To their credit, the voters paid no attention to the noisy distractions. They took the phone off the hook.
Eric Crampton, chief economist at free-market think tank the New Zealand Initiative (and a Canadian), wrote in a recent essay that New Zealand is the world’s last sane place, and he could be right.
Admittedly Crampton was mainly talking about economic factors and freedom from heavy-handed state intervention in people’s lives, but his description could equally be applied to the way we generally conduct our political affairs.
I remember watching a television debate in 1973 between the Labour and National leaders, Norm Kirk and Jack Marshall. It was such a relaxed and cordial encounter that I half expected the moderator – I think it was Ian Johnstone – to produce a flagon of DB and pour them a beer.
Monday night’s debate between Bill English and Jacinda Ardern wasn’t quite that cosy, but it was a mutually respectful contest between two basically decent people who want the best for their country.
Even the studio audience seemed admirably even-handed. We should be proud to live in such a mature democracy.
Sure, the campaign has had its moments of high drama. And elections are always polarising, the more so when you factor in the angry buzzing on social media, which amplifies ideological differences.
Besides, New Zealand politics hasn’t always been so good-tempered. The 1984 campaign, when Robert Muldoon was fighting for his political life, comes to mind. With Muldoon, there was always an undercurrent of menace – a feeling that you never knew quite what he was capable of, if pushed.
But back to that 1973 television debate. I had been living in Australia at the time and was struck by the contrast between our style of politics and that of our neighbours across the Ditch.
Everything about Australian politics was, and still is, more extreme and combative. Their conservatives are more reactionary, their radical lefties more doctrinaire, their factional powerbrokers more ruthless and their mavericks more unhinged.
Even when Australia’s not in election mode, its politics are far more febrile and polarised than ours. Right now the country is on the point of combusting over same-sex marriage, with the gay rights lobby using all manner of spurious arguments to torpedo a government proposal that would – heaven forbid – give voters a say on the issue.
It doesn’t help that the Australian news media are highly politicised, with the major Fairfax papers and the state-owned Australian Broadcasting Corporation actively taking a left-leaning line while the Murdoch-owned Australian adopts a conservative position. People who complain of media bias here don’t know the half of it.
The danger to democracy of journalists taking sides is amply illustrated by a recent article in which the editor of the leftist Guardian Australia, Lenore Taylor, made it clear she wouldn’t be giving editorial space to opponents of same-sex marriage because … well, because she didn’t agree with them.

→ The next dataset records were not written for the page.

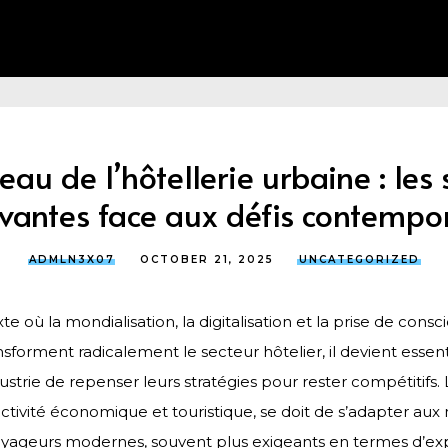
eau de l’hôtellerie urbaine : les 
vantes face aux défis contempo
ADMLN3X07
OCTOBER 21, 2025
UNCATEGORIZED
e où la mondialisation, la digitalisation et la prise de cons
sforment radicalement le secteur hôtelier, il devient essent
ustrie de repenser leurs stratégies pour rester compétitifs. L
ctivité économique et touristique, se doit de s’adapter aux
oyageurs modernes, souvent plus exigeants en termes d’ex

Here, laid bare, is the logical consequence of the insidious notion that the principle of “objectivity” in journalism is a myth and therefore can be disregarded.
Objectivity means, among other things, an obligation to be even-handed in the presentation of news. This concept has underpinned mainstream journalism for decades, but journalism textbooks and tutors now teach that “balance” gets in the way of truth-telling and serves the interests of the rich and powerful.

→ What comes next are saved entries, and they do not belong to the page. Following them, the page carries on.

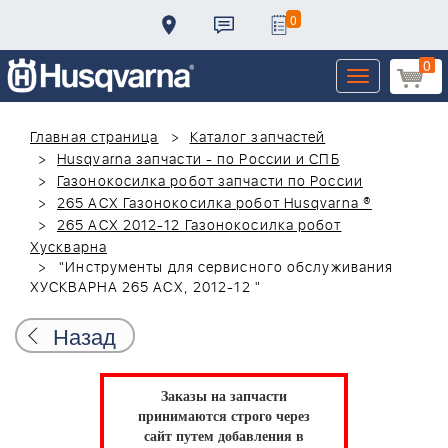
0
0
Toggle
navigation
Главная страница
Каталог запчастей
Husqvarna запчасти - по России и СПБ
Газонокосилка робот запчасти по России
265 ACX Газонокосилка робот Husqvarna ®
265 ACX 2012-12 Газонокосилка робот
Хускварна
"Инструменты для сервисного обслуживания
ХУСКВАРНА 265 ACX, 2012-12 "
Назад
Заказы на запчасти
принимаются строго через
сайт путем добавления в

The result is that many journalists (who tend, by instinct, to have leftist sympathies) now feel they have licence to ignore anything that doesn’t align with their own views.

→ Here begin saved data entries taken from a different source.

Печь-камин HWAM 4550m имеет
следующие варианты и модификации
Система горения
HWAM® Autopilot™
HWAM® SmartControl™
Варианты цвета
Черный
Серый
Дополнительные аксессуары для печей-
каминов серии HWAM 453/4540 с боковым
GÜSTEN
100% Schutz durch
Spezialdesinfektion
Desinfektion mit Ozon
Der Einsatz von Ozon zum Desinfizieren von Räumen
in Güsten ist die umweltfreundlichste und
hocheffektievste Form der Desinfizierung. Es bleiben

Objectivity serves as a vital check against abuse of media power, because the moment journalists take it on themselves to decide which opinions are fit for public consumption, democracy is in trouble.
New Zealand isn’t immune from this trend, as is obvious from the increasingly common usage by journalists of loaded words such as “sexist”, “racist” and “misogynist” to dismiss views they don’t approve of. But it’s not happening on the same scale, and certainly nowhere near as brazenly, as in Australia, where the media are up to their armpits in partisan politics.
The implications, if the principle of objectivity is abandoned, don’t need to be spelled out. Democracy depends on people casting an informed vote, and once news organisations start withholding information they don’t like, the liberal democracy model that we’re now seeing in action is at risk.